Dataset –
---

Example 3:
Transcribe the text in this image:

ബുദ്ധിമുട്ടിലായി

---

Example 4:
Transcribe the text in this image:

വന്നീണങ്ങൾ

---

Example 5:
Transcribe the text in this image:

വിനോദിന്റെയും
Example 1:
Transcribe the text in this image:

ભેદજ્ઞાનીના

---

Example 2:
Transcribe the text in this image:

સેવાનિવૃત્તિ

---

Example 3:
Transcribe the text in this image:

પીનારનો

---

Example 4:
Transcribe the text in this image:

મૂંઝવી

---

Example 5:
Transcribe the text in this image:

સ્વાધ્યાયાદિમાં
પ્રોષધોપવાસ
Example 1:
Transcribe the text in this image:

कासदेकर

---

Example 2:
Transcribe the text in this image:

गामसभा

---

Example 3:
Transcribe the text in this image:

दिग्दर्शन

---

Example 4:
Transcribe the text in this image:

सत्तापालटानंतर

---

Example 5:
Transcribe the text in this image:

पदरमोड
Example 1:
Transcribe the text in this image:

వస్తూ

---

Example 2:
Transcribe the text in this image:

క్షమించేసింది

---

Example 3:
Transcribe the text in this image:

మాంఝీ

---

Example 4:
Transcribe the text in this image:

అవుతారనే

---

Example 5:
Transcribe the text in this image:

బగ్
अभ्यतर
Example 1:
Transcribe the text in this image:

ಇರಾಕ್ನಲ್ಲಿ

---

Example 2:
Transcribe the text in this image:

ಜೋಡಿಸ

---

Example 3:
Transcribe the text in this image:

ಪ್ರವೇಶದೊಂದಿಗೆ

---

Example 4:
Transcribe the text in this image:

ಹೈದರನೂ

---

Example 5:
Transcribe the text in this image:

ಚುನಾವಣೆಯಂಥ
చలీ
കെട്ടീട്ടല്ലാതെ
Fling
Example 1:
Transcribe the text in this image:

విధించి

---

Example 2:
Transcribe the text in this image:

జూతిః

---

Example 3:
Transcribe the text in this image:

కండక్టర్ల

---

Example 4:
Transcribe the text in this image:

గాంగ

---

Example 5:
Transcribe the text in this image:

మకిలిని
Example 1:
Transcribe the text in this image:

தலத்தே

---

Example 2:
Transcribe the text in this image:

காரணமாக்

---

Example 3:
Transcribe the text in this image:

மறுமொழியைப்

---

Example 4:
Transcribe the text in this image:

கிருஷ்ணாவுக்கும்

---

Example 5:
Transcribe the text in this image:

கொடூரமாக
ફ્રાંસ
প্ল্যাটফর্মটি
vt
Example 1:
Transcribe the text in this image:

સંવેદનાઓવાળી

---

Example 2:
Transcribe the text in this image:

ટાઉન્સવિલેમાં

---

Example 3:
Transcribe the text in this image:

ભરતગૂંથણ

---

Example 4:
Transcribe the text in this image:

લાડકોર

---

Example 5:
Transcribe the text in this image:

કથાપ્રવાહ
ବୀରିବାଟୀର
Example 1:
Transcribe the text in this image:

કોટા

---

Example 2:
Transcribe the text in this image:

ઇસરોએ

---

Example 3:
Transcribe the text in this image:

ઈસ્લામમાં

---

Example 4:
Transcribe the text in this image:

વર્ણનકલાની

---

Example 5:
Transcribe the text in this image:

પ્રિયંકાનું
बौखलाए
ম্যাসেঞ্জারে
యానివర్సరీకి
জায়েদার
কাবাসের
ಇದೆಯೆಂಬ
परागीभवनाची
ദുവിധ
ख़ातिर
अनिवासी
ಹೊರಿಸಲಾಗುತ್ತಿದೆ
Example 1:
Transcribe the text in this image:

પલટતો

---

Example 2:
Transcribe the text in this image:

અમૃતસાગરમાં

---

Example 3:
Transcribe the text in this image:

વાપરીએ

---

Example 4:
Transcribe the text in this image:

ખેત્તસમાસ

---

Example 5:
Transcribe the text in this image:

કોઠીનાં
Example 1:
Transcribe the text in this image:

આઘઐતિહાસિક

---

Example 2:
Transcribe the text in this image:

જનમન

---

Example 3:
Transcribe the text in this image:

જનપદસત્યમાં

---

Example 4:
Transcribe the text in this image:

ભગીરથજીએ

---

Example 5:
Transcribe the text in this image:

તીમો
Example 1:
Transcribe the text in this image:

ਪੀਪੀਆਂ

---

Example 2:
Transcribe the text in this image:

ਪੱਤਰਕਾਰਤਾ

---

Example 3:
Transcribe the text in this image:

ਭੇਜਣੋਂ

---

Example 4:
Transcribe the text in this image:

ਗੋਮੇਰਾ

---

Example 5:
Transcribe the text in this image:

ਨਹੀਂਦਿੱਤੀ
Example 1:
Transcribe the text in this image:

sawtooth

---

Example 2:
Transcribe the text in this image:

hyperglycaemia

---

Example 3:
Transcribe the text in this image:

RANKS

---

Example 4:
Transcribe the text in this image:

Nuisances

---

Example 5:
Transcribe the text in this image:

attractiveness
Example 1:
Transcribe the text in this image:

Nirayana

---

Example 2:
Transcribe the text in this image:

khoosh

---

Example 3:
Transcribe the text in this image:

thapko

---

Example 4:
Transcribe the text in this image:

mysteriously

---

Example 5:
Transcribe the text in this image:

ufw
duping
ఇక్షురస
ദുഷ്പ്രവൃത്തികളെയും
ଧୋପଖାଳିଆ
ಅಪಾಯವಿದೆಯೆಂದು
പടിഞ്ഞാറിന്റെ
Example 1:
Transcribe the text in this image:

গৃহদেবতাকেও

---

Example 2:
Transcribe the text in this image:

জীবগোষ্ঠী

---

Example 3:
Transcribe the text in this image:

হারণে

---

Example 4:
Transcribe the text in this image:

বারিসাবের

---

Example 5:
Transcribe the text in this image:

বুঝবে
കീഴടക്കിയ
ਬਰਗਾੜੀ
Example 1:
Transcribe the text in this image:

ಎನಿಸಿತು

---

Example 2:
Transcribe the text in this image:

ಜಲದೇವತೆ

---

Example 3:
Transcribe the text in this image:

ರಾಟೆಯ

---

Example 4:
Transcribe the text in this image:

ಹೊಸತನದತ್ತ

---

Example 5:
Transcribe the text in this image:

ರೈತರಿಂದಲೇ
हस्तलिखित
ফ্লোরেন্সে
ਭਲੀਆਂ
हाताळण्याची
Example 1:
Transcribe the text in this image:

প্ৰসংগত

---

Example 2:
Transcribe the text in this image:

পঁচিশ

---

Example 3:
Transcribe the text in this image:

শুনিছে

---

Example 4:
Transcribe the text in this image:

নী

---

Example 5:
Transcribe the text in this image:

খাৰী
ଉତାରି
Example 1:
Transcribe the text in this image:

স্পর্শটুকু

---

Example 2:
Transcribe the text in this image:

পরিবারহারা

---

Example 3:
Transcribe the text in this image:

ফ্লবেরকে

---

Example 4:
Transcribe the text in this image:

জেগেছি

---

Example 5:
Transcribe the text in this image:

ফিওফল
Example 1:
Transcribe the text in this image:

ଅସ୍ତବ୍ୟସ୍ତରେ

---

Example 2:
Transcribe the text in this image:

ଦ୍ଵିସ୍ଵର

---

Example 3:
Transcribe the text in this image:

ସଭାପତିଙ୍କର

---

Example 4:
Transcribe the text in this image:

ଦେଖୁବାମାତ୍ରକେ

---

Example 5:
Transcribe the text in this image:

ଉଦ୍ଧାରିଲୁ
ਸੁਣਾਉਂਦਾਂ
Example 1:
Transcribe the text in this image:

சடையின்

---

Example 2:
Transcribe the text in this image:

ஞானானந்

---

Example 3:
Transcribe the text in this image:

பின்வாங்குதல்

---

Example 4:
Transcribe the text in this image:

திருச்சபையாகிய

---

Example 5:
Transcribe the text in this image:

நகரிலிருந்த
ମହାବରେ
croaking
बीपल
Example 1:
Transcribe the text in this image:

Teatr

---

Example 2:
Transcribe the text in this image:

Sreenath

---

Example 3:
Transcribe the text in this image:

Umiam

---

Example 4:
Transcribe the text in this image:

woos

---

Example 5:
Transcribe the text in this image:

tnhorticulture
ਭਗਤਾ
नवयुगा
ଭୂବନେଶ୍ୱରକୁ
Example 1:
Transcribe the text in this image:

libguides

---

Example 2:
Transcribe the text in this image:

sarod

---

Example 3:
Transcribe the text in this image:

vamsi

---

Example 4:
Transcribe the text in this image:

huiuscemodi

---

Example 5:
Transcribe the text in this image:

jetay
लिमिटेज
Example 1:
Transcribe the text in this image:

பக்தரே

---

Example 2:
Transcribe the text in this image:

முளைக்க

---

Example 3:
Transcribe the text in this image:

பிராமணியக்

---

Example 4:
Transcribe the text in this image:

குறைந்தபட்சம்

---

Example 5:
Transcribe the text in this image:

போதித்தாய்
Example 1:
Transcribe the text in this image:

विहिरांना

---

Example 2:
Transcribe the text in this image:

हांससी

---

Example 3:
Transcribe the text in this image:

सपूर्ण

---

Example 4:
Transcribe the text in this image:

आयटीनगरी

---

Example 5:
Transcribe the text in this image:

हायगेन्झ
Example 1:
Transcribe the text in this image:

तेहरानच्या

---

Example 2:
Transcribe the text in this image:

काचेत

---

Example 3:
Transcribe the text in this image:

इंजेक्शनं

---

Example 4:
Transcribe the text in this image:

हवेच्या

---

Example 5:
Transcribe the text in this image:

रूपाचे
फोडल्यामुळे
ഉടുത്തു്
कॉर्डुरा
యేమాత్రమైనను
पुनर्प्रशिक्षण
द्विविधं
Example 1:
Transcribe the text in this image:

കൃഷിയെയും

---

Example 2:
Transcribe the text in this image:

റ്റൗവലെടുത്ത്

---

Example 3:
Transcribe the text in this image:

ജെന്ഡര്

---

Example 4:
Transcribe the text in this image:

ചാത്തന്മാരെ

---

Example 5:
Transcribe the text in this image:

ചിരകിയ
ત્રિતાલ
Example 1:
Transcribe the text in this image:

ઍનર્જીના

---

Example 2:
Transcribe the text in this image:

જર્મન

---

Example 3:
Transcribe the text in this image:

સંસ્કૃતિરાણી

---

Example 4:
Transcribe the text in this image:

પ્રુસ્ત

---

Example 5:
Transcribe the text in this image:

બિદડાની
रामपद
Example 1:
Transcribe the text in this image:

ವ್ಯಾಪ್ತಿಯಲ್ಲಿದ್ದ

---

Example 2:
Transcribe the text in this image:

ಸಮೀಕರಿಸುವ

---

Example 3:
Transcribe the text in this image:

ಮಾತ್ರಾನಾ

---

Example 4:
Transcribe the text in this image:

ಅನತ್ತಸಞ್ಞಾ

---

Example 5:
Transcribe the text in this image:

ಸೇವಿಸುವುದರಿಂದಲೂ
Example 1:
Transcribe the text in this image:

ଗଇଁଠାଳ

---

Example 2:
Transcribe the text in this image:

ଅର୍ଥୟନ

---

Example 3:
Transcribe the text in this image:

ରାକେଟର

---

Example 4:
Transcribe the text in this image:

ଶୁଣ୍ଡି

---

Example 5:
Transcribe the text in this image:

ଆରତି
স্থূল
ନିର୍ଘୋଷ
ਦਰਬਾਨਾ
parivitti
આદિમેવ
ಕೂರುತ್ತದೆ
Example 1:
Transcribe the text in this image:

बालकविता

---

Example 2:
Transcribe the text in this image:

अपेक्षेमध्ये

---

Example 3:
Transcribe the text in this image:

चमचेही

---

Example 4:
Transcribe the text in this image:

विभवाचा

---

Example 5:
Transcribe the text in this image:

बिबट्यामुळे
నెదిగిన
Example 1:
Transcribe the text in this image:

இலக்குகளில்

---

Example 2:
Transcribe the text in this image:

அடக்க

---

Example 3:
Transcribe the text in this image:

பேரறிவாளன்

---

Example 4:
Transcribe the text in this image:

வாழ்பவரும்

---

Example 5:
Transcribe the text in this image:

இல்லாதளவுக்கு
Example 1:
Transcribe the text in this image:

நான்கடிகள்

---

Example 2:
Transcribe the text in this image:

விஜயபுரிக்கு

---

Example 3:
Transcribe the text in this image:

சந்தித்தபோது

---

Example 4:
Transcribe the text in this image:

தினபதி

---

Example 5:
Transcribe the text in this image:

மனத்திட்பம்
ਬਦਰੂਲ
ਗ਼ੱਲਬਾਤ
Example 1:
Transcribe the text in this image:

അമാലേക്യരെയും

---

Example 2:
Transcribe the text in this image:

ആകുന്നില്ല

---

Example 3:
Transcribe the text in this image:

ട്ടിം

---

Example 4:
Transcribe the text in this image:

Objective –
Format the stretch of the material from its first line through the line containing "மறுமொழியைப்" as a numbered list, leaving out any blank lines.

Output –
1. ---
2. Example 3:
3. Transcribe the text in this image:
4. ബുദ്ധിമുട്ടിലായി
5. ---
6. Example 4:
7. Transcribe the text in this image:
8. വന്നീണങ്ങൾ
9. ---
10. Example 5:
11. Transcribe the text in this image:
12. വിനോദിന്റെയും
13. Example 1:
14. Transcribe the text in this image:
15. ભેદજ્ઞાનીના
16. ---
17. Example 2:
18. Transcribe the text in this image:
19. સેવાનિવૃત્તિ
20. ---
21. Example 3:
22. Transcribe the text in this image:
23. પીનારનો
24. ---
25. Example 4:
26. Transcribe the text in this image:
27. મૂંઝવી
28. ---
29. Example 5:
30. Transcribe the text in this image:
31. સ્વાધ્યાયાદિમાં
32. પ્રોષધોપવાસ
33. Example 1:
34. Transcribe the text in this image:
35. कासदेकर
36. ---
37. Example 2:
38. Transcribe the text in this image:
39. गामसभा
40. ---
41. Example 3:
42. Transcribe the text in this image:
43. दिग्दर्शन
44. ---
45. Example 4:
46. Transcribe the text in this image:
47. सत्तापालटानंतर
48. ---
49. Example 5:
50. Transcribe the text in this image:
51. पदरमोड
52. Example 1:
53. Transcribe the text in this image:
54. వస్తూ
55. ---
56. Example 2:
57. Transcribe the text in this image:
58. క్షమించేసింది
59. ---
60. Example 3:
61. Transcribe the text in this image:
62. మాంఝీ
63. ---
64. Example 4:
65. Transcribe the text in this image:
66. అవుతారనే
67. ---
68. Example 5:
69. Transcribe the text in this image:
70. బగ్
71. अभ्यतर
72. Example 1:
73. Transcribe the text in this image:
74. ಇರಾಕ್ನಲ್ಲಿ
75. ---
76. Example 2:
77. Transcribe the text in this image:
78. ಜೋಡಿಸ
79. ---
80. Example 3:
81. Transcribe the text in this image:
82. ಪ್ರವೇಶದೊಂದಿಗೆ
83. ---
84. Example 4:
85. Transcribe the text in this image:
86. ಹೈದರನೂ
87. ---
88. Example 5:
89. Transcribe the text in this image:
90. ಚುನಾವಣೆಯಂಥ
91. చలీ
92. കെട്ടീട്ടല്ലാതെ
93. Fling
94. Example 1:
95. Transcribe the text in this image:
96. విధించి
97. ---
98. Example 2:
99. Transcribe the text in this image:
100. జూతిః
101. ---
102. Example 3:
103. Transcribe the text in this image:
104. కండక్టర్ల
105. ---
106. Example 4:
107. Transcribe the text in this image:
108. గాంగ
109. ---
110. Example 5:
111. Transcribe the text in this image:
112. మకిలిని
113. Example 1:
114. Transcribe the text in this image:
115. தலத்தே
116. ---
117. Example 2:
118. Transcribe the text in this image:
119. காரணமாக்
120. ---
121. Example 3:
122. Transcribe the text in this image:
123. மறுமொழியைப்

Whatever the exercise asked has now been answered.